PROVIDED PASSAGE:

Canadian cabinet minister

The associate minister of national defence (ministre associé de la défense nationale) is a member of the Canadian cabinet who is responsible for various files within the defence department as assigned by the prime minister or defence minister.

The position was created in 1940 during World War II under the War Measures Act along with the creation of a minister of defence for air and a minister of defence for naval services. These positions lapsed with the end of the war. The position of associate minister of defence was recreated in 1953 when the National Defence Act was amended to provide for the appointment in peacetime.

This post remained vacant under Prime Ministers Pierre Trudeau, Joe Clark and John Turner. Brian Mulroney revived the position but it was abolished under Kim Campbell when she decreased the size of the cabinet from 35 to 24 ministers. The post was also not used under Jean Chrétien.

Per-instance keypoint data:

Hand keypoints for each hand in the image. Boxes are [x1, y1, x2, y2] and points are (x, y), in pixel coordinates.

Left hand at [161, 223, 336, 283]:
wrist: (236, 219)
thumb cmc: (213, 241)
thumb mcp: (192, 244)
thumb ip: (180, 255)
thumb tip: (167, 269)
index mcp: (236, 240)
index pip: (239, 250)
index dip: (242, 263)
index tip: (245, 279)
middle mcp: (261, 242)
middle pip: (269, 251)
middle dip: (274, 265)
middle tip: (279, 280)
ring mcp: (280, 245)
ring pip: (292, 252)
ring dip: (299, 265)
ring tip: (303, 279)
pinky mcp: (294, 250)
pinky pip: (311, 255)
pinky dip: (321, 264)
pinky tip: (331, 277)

PROBLEM A: In the passage on the associate minister of national defence, what change to the cabinet led Kim Campbell to abolish the position?
PROBLEM B: Resume the passage on the associate minister of national defence, picking up right after its final sentence.

EXPECTED OUTPUT A: She reduced the cabinet from 35 to 24 ministers.

EXPECTED OUTPUT B:
This position reappeared on December 12, 2003, when Paul Martin chose his first cabinet and named Albina Guarnieri as the associate minister of national defence and minister of state for civil preparedness, and the portfolio passed to Mauril Bélanger in a subsequent reshuffle. Stephen Harper did not name anyone to the position until his May 18, 2011 reshuffle, when Julian Fantino was appointed to the portfolio. The position was left vacant by Harper in the July 15, 2013 cabinet shuffle.

Throughout the prime ministership of Justin Trudeau, the minister of veterans affairs was concurrently the associate minister of national defence. After a brief interruption during 2025, his successor Mark Carney resumed this practice.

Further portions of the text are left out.